Removing Surprises From Our Software

Errors can change and become unrecognizable, so when we classify them, we should handle the unknown ones because we want to be resilient to unexpected changes. We are therefore presented with two options:

Make unknown errors retryable OR
Make them one of the two non-retryable cases

These two options essentially ask the question: do we want to call the Unset API in cases of unknown errors? Since the unknown errors can happen at any point in an email service pipeline, we must assume the worst and say that it happened post-email delivery. Effectively, we build a whitelist of errors that are allowed to call the Unset API and everything else will by default not call that API.

Pseudo-Code

This is simple enough to understand, so we can write a short Python code snippet that shows all of this behavior in code.
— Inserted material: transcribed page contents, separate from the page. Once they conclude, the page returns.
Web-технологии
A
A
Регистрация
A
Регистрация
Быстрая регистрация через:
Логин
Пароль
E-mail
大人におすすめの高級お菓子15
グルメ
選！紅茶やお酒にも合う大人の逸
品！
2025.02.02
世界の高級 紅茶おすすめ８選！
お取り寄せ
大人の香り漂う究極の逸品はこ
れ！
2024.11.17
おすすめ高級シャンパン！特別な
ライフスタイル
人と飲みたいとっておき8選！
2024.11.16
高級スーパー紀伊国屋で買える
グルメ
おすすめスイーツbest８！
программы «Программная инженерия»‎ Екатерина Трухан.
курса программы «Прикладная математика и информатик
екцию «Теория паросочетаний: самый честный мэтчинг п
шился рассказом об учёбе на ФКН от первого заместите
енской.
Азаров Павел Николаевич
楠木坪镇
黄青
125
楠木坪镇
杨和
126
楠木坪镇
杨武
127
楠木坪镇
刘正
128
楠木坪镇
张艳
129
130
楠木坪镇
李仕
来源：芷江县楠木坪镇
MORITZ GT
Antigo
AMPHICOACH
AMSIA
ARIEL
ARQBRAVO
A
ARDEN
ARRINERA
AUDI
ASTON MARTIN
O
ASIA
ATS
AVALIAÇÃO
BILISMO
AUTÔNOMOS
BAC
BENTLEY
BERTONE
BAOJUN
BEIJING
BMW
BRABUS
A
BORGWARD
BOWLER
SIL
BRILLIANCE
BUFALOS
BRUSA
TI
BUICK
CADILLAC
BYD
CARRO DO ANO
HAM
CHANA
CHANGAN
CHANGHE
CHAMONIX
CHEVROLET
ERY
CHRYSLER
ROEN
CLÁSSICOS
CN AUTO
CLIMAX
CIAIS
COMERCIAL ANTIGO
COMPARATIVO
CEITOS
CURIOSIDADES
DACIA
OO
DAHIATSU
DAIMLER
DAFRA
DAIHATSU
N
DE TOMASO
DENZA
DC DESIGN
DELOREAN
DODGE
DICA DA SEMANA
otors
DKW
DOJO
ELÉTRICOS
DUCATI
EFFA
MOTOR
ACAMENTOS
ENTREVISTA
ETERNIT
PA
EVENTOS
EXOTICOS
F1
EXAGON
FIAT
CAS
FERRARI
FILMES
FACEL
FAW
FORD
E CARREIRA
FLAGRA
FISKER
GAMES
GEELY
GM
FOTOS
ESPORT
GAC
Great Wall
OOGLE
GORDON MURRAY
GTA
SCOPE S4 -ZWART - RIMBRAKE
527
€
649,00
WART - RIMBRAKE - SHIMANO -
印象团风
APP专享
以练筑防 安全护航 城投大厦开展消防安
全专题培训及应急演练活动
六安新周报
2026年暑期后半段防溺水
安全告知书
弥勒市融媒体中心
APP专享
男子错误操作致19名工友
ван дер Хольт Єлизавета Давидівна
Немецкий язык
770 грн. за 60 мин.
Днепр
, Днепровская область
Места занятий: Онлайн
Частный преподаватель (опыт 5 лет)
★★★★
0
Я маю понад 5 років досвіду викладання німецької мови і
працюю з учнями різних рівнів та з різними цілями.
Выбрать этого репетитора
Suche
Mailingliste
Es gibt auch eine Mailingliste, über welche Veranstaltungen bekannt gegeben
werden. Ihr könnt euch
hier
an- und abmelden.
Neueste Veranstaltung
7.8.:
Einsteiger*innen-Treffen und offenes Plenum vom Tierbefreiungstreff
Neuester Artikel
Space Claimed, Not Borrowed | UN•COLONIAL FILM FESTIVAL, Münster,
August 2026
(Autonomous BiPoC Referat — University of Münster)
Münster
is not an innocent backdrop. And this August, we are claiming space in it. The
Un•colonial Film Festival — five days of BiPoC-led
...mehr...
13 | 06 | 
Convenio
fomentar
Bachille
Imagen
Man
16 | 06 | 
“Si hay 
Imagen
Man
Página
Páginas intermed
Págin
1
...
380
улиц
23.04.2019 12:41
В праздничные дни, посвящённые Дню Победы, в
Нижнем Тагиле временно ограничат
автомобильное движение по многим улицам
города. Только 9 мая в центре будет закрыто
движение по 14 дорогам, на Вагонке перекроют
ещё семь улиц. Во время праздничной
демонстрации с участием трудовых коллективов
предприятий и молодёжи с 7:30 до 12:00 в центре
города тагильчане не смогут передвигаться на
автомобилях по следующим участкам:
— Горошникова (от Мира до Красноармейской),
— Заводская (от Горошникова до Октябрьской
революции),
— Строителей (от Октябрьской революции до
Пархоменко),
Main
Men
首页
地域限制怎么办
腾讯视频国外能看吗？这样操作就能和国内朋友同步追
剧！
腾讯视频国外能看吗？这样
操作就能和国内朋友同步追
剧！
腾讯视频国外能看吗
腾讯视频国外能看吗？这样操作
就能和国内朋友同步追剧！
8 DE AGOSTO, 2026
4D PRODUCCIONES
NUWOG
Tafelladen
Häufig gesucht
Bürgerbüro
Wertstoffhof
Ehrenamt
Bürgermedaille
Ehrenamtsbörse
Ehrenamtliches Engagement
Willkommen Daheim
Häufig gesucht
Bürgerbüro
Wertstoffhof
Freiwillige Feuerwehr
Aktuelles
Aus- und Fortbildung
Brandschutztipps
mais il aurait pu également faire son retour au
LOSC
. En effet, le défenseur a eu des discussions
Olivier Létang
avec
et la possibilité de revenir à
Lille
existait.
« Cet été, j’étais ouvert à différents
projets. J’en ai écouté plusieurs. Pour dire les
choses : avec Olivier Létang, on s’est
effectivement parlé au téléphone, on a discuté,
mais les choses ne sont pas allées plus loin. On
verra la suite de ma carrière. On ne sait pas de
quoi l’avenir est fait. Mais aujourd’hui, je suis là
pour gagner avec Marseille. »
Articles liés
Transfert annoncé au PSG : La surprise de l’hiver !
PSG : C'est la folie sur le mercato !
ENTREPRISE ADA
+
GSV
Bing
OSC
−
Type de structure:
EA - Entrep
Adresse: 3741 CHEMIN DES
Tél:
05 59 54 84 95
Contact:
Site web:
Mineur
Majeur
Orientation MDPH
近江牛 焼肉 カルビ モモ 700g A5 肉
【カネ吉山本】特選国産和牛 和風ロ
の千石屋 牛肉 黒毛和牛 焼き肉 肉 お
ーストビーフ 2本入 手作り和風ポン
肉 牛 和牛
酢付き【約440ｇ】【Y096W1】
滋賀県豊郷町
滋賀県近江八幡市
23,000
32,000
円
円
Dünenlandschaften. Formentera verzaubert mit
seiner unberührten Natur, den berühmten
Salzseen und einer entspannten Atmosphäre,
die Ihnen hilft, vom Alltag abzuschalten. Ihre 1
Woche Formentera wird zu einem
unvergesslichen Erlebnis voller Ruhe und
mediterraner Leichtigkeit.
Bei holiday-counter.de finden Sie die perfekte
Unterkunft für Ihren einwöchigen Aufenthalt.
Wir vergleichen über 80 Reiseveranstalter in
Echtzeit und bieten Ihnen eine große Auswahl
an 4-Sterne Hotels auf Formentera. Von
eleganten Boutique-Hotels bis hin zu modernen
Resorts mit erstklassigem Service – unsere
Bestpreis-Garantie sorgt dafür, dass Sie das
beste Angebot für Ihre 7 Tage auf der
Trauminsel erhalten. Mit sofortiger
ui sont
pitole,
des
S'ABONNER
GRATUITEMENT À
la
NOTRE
def email_service_send(customer, email):
    try:
        attempt_email_send(customer, email)
    except KnownExceptions as known_exc:
        if is_retryable_exc(known_exc):
            raise RetryableException()
        elif can_unset_mtbe_from_exc(known_exc):
            raise NonRetryableException(safe_to_unset=True)
        raise NonRetryableException(safe_to_unset=False)
    except Exception:
        raise NonRetryableException(safe_to_unset=False)


def send_email(customer, email, unique_id):
    can_send = mtbe_service_check_and_set(customer, unique_id)
    if not can_send:
        return
    try:
        email_service_send(customer, email)
    except RetryableException:
        mtbe_service_unset(customer, unique_id)
        raise
    except NonRetryableException as non_retryable_exc:
        if non_retryable_exc.safe_to_unset:
            mtbe_service_unset(customer, unique_id)

The email_service_send function internally converts the errors into a form that the rest of the pipeline will understand and therefore handle properly.

Trade-offs

Our solution requires someone to manage the known errors and make sure those are up-to-date, which may not be the best use of time. But the biggest win to this approach is that we can take some retroactive action to correct a wrong decision made within our pipeline. If we treat unknown errors as retryable errors and an issue were to happen, reverting that would not be possible since the delivery was already made. The Bluecore recovery story is much better with the whitelist approach, which is one of the driving reasons why we chose this approach.

Takeaways

Error handling is hard and can lead to a lot of weird behavior if handled improperly. Some things you can take away from this post are:

When integrating with a service, classify the errors that are returned. These fall into either successful, failed and guaranteed to have not processed, or failed but possibly processed.
Define what you want to happen when each of these errors occurs.
Have a safe default for ones that you are just not confident about.
Implement!

This process will then help ensure that your error handling is as safe as possible.